◆ TASK BRIEF
Print the lines below from the line with "Школ Распределенного Лицея" to the line with "试，利用爱搜的实时搜索功能，做一下豆包、千问的对比分" exactly, keeping both ends, and print no pictures.

:::::

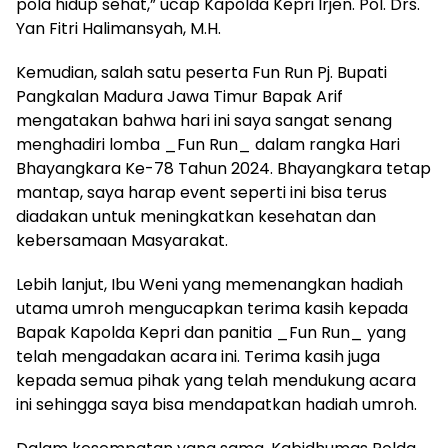
pola hidup sehat,” ucap Kapolda Kepri Irjen. Pol. Drs.
Yan Fitri Halimansyah, M.H.
Kemudian, salah satu peserta Fun Run Pj. Bupati
Pangkalan Madura Jawa Timur Bapak Arif
mengatakan bahwa hari ini saya sangat senang
menghadiri lomba _Fun Run_ dalam rangka Hari
Bhayangkara Ke-78 Tahun 2024. Bhayangkara tetap
mantap, saya harap event seperti ini bisa terus
diadakan untuk meningkatkan kesehatan dan
kebersamaan Masyarakat.
Lebih lanjut, Ibu Weni yang memenangkan hadiah
utama umroh mengucapkan terima kasih kepada
Bapak Kapolda Kepri dan panitia _Fun Run_ yang
telah mengadakan acara ini. Terima kasih juga
kepada semua pihak yang telah mendukung acara
ini sehingga saya bisa mendapatkan hadiah umroh.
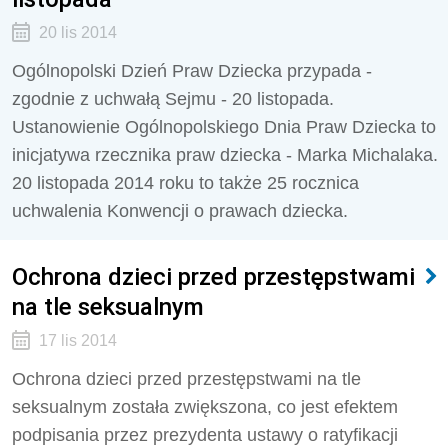
20 lis 2014
Ogólnopolski Dzień Praw Dziecka przypada -
zgodnie z uchwałą Sejmu - 20 listopada.
Ustanowienie Ogólnopolskiego Dnia Praw Dziecka to
inicjatywa rzecznika praw dziecka - Marka Michalaka.
20 listopada 2014 roku to także 25 rocznica
uchwalenia Konwencji o prawach dziecka.
Ochrona dzieci przed przestępstwami
na tle seksualnym
17 lis 2014
Ochrona dzieci przed przestępstwami na tle
seksualnym została zwiększona, co jest efektem
podpisania przez prezydenta ustawy o ratyfikacji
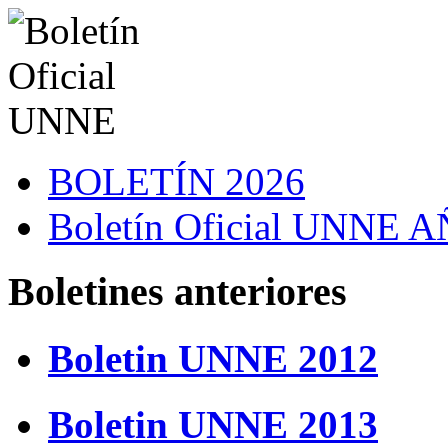
BOLETÍN 2026
Boletín Oficial UNNE
Boletines anteriores
Boletin UNNE 2012
Boletin UNNE 2013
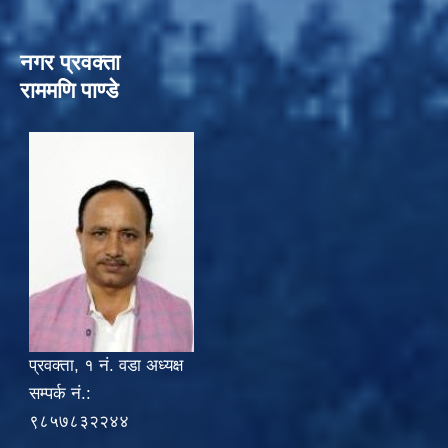
नगर प्रवक्ता
राममणि पाण्डे
प्रवक्ता, १ नं. वडा अध्यक्ष
सम्पर्क नं.:
९८५७८३२२४४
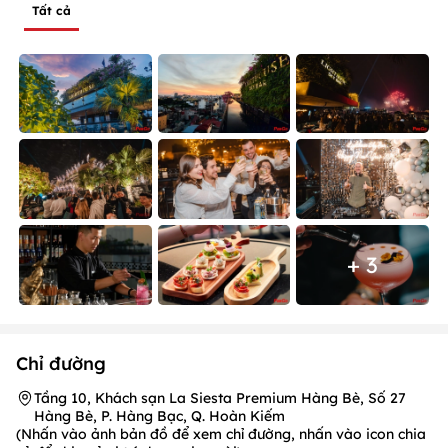
Tất cả
+ 3
Chỉ đường
Tầng 10, Khách sạn La Siesta Premium Hàng Bè, Số 27
Hàng Bè, P. Hàng Bạc, Q. Hoàn Kiếm
(Nhấn vào ảnh bản đồ để xem chỉ đường, nhấn vào icon chia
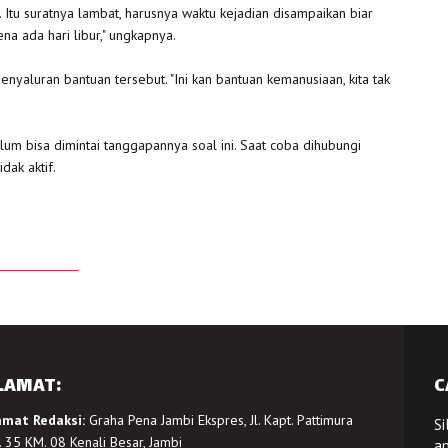
tu suratnya lambat, harusnya waktu kejadian disampaikan biar
a ada hari libur," ungkapnya.
nyaluran bantuan tersebut. "Ini kan bantuan kemanusiaan, kita tak
lum bisa dimintai tanggapannya soal ini. Saat coba dihubungi
dak aktif.
LAMAT:
C
amat Redaksi:
Graha Pena Jambi Ekspres, Jl. Kapt. Pattimura
Si
 35 KM. 08 Kenali Besar, Jambi
a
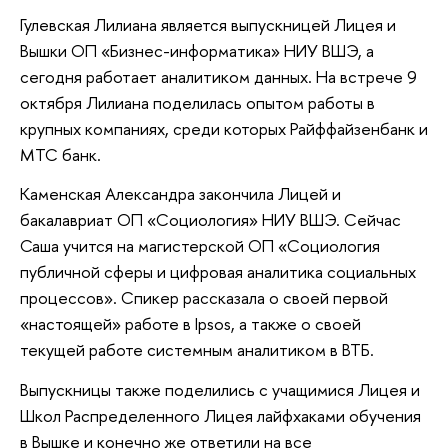
Гулевская Лилиана является выпускницей Лицея и
Вышки ОП «Бизнес-информатика» НИУ ВШЭ, а
сегодня работает аналитиком данных. На встрече 9
октября Лилиана поделилась опытом работы в
крупных компаниях, среди которых Райффайзенбанк и
МТС банк.
Каменская Александра закончила Лицей и
бакалавриат ОП «Социология» НИУ ВШЭ. Сейчас
Саша учится на магистерской ОП «Социология
публичной сферы и цифровая аналитика социальных
процессов». Спикер рассказала о своей первой
«настоящей» работе в Ipsos, а также о своей
текущей работе системным аналитиком в ВТБ.
Выпускницы также поделились с учащимися Лицея и
Школ Распределенного Лицея лайфхаками обучения
в Вышке и конечно же ответили на все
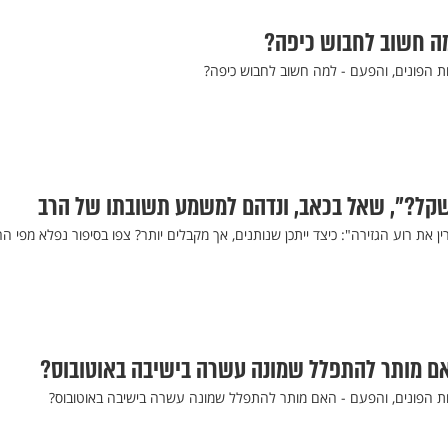
מה חשוב לחבוש כיפה?
 הפונים, והפעם - למה חשוב לחבוש כיפה?
 את רוע הגזירה": כיצד ייתכן שנותנים, אך מקבלים יותר? צפו בסיפור נפלא מפי הר
אם מותר להתפלל שמונה עשרה בישיבה באוטובוס?
ת הפונים, והפעם - האם מותר להתפלל שמונה עשרה בישיבה באוטובוס?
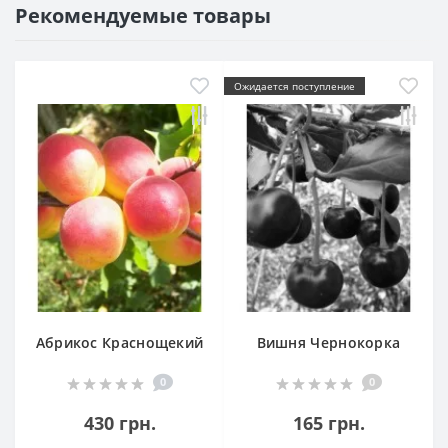
Рекомендуемые товары
Ожидается поступление
Абрикос Краснощекий
Вишня Чернокорка
0
0
430 грн.
165 грн.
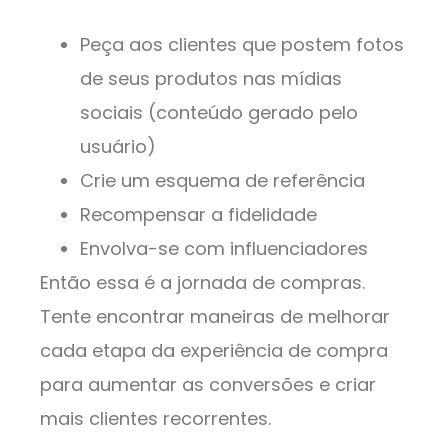
Peça aos clientes que postem fotos
de seus produtos nas mídias
sociais (conteúdo gerado pelo
usuário)
Crie um esquema de referência
Recompensar a fidelidade
Envolva-se com influenciadores
Então essa é a jornada de compras.
Tente encontrar maneiras de melhorar
cada etapa da experiência de compra
para aumentar as conversões e criar
mais clientes recorrentes.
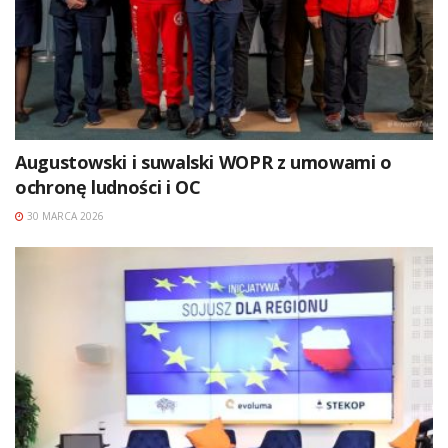
Augustowski i suwalski WOPR z umowami o
ochronę ludności i OC
30 MARCA 2026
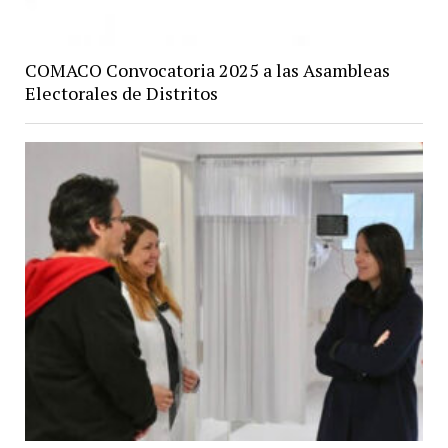
COMACO Convocatoria 2025 a las Asambleas
Electorales de Distritos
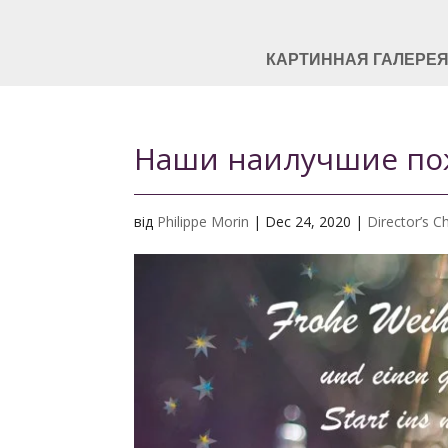
КАРТИННАЯ ГАЛЕРЕ
Наши наилучшие пож
від
Philippe Morin
|
Dec 24, 2020
|
Director’s C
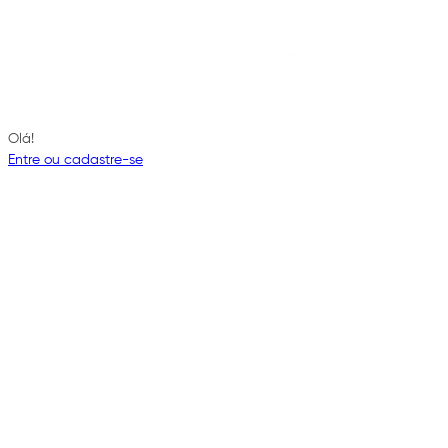
Olá!
Entre ou cadastre-se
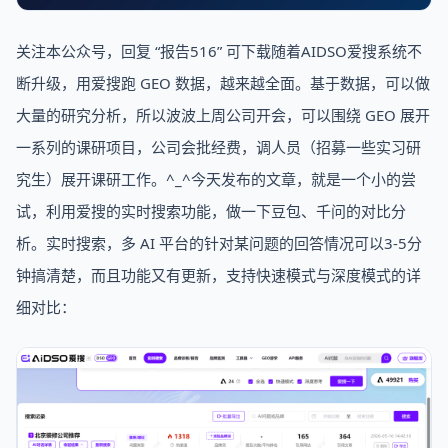
关注本公众号，回复 “报告516” 可下载随着AIDSO爱搜系统不
断升级，用爱搜跑 GEO 数据，越来越全面。基于数据，可以做
大量的研究分析，所以波波上周公司开会，可以围绕 GEO 展开
一系列的课研项目，公司会批经费，调人员（招募一些实习研
究生）展开课研工作。^_^今天发布的文章，就是一个小的尝
试，利用爱搜的实时搜索功能，做一下豆包、千问的对比分
析。实时搜索，多 AI 平台的针对某问题的回答情况可以3-5分
钟搞清楚，而且功能又有更新，支持快速模式与深度模式的详
细对比：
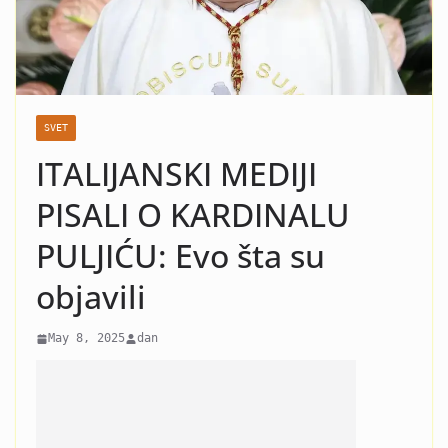
nasilje i krah: Evo koja žena
je razlog kraha braka Čede
Jovanovića! Kad vidite o kome
se radi neće vam bit dobro!
SVET
ITALIJANSKI MEDIJI
PISALI O KARDINALU
PULJIĆU: Evo šta su
objavili
May 8, 2025
dan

:::::

◆ RESULT OF THIS EXERCISE
Школ Распределенного Лицея лайфхаками обучения
в Вышке и конечно же ответили на все
מה חשוב לחבוש כיפה?
 הפונים, והפעם - למה חשוב לחבוש כיפה?
 את רוע הגזירה": כיצד ייתכן שנותנים, אך מקבלים יותר? צפו בסיפור נפלא מפי הר
אם מותר להתפלל שמונה עשרה בישיבה באוטובוס?
ת הפונים, והפעם - האם מותר להתפלל שמונה עשרה בישיבה באוטובוס?
Рекомендуемые товары
Ожидается поступление
Абрикос Краснощекий
Вишня Чернокорка
0
0
430 грн.
165 грн.
Peça aos clientes que postem fotos
de seus produtos nas mídias
sociais (conteúdo gerado pelo
usuário)
Crie um esquema de referência
Recompensar a fidelidade
Envolva-se com influenciadores
Então essa é a jornada de compras.
Tente encontrar maneiras de melhorar
cada etapa da experiência de compra
para aumentar as conversões e criar
mais clientes recorrentes.
Augustowski i suwalski WOPR z umowami o
ochronę ludności i OC
30 MARCA 2026
COMACO Convocatoria 2025 a las Asambleas
Electorales de Distritos
КАРТИННАЯ ГАЛЕРЕ
Наши наилучшие пож
від
Philippe Morin
|
Dec 24, 2020
|
Director’s C
Olá!
Entre ou cadastre-se
关注本公众号，回复 “报告516” 可下载随着AIDSO爱搜系统不
断升级，用爱搜跑 GEO 数据，越来越全面。基于数据，可以做
大量的研究分析，所以波波上周公司开会，可以围绕 GEO 展开
一系列的课研项目，公司会批经费，调人员（招募一些实习研
究生）展开课研工作。^_^今天发布的文章，就是一个小的尝
试，利用爱搜的实时搜索功能，做一下豆包、千问的对比分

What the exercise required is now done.